(The records Opens)

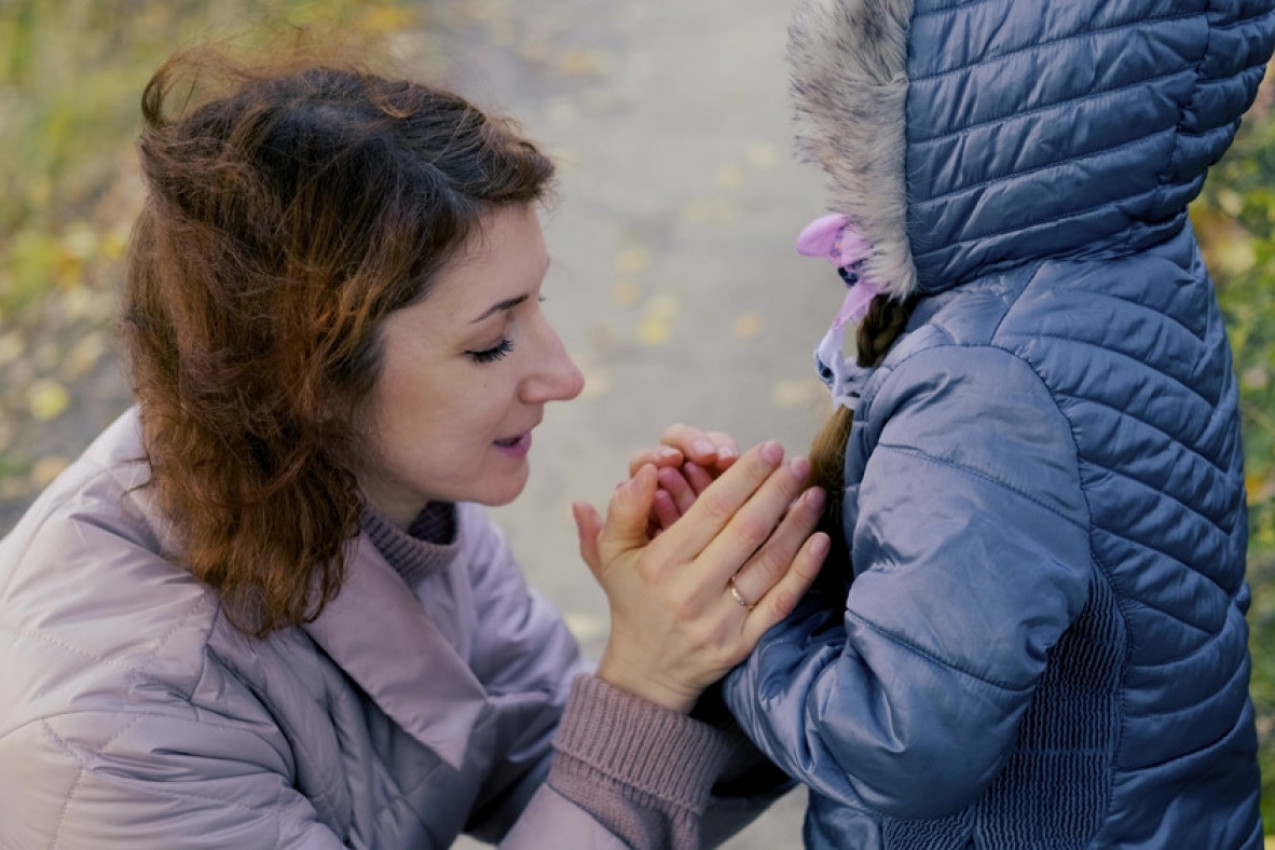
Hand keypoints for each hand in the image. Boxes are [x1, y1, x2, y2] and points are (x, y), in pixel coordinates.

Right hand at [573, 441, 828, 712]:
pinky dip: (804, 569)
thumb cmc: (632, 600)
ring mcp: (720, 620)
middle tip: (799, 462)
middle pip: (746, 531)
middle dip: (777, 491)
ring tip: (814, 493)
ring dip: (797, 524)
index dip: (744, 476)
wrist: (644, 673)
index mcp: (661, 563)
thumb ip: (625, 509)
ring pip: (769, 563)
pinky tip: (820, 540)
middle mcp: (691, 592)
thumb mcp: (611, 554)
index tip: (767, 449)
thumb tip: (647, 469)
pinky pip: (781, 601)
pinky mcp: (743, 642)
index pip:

(The records Closes)

= Work required =
Copy verbatim the span of lines that begins with the line holding "index mcp: (661, 563)" and ends at the last line of the records.

= Expected answer =
index mcp: (661, 563)
thumb ip: (625, 509)
ring pip: (769, 563)
pinky tip: (820, 540)
middle mcp: (691, 592)
thumb mcp: (611, 554)
index tip: (767, 449)
thumb tip: (647, 469)
pinky pip: (781, 601)
pinky mcp: (743, 642)
index pip:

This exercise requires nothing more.